Jondrette lied. Four quarters would have made but forty francs, and he could not have owed for four, since it was not six months since Marius had paid for two.
M. Leblanc took five francs from his pocket and threw them on the table.
Jondrette had time to mutter into the ear of his elder daughter:
“The whelp! what does he think I am going to do with his five francs? That will not pay for my chair and my window! I must make my expenses!”
Meantime, M. Leblanc had taken off a large brown overcoat, which he wore over his blue overcoat, and hung it over the back of the chair.
“Monsieur Fabantou,” said he, “I have only these five francs with me; but I am going to take my daughter home, and I will return this evening; is it not this evening that you have to pay?”
Jondrette’s face lighted up with a strange expression. He answered quickly:
“Yes, my noble monsieur.

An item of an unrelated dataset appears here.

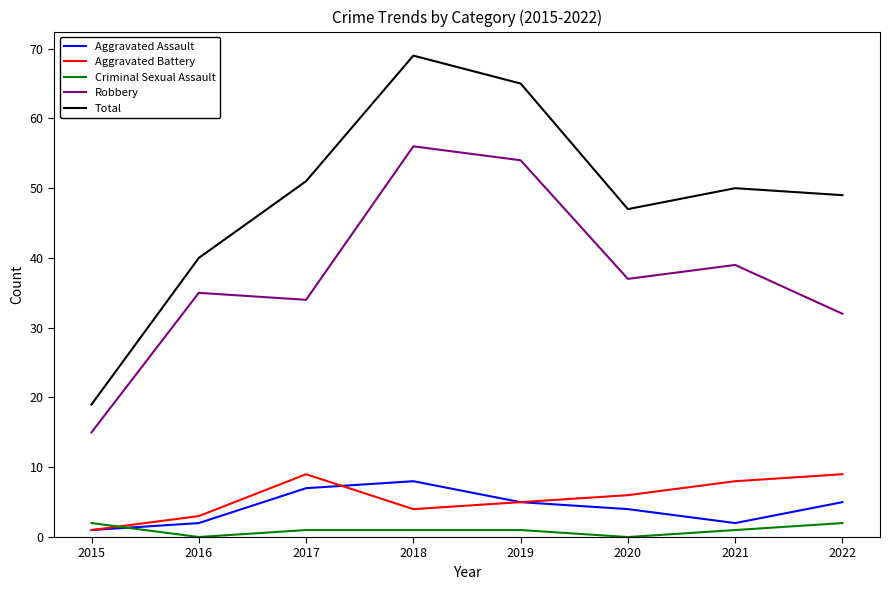

True or false: Robbery and Aggravated Battery cross at least once.

False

At eight o‘clock, I must be at my landlord’s.”
“I will be here at six o‘clock, and I will bring you the sixty francs.”
“My benefactor!” cried Jondrette, distractedly.
And he added in an undertone:
“Take a good look at him, wife!”
M. Leblanc took the arm of the beautiful young girl, and turned towards the door:
“Till this evening, my friends,” said he.
“Six o‘clock,” said Jondrette.
“Six o‘clock precisely.”
Just then the overcoat on the chair caught the eye of the elder daughter.
“Monsieur,” said she, “you forget your coat.”
Jondrette threw a crushing glance at his daughter, accompanied by a terrible shrug of the shoulders.
M. Leblanc turned and answered with a smile:
“I do not forget it, I leave it.”
“O my patron,” said Jondrette, “my noble benefactor, I am melting into tears! Allow me to conduct you to your carriage.”
“If you go out,” replied M. Leblanc, “put on this overcoat. It is really very cold.”
Jondrette did not make him say it twice. He put on the brown overcoat very quickly.
And they went out all three, Jondrette preceding the two strangers.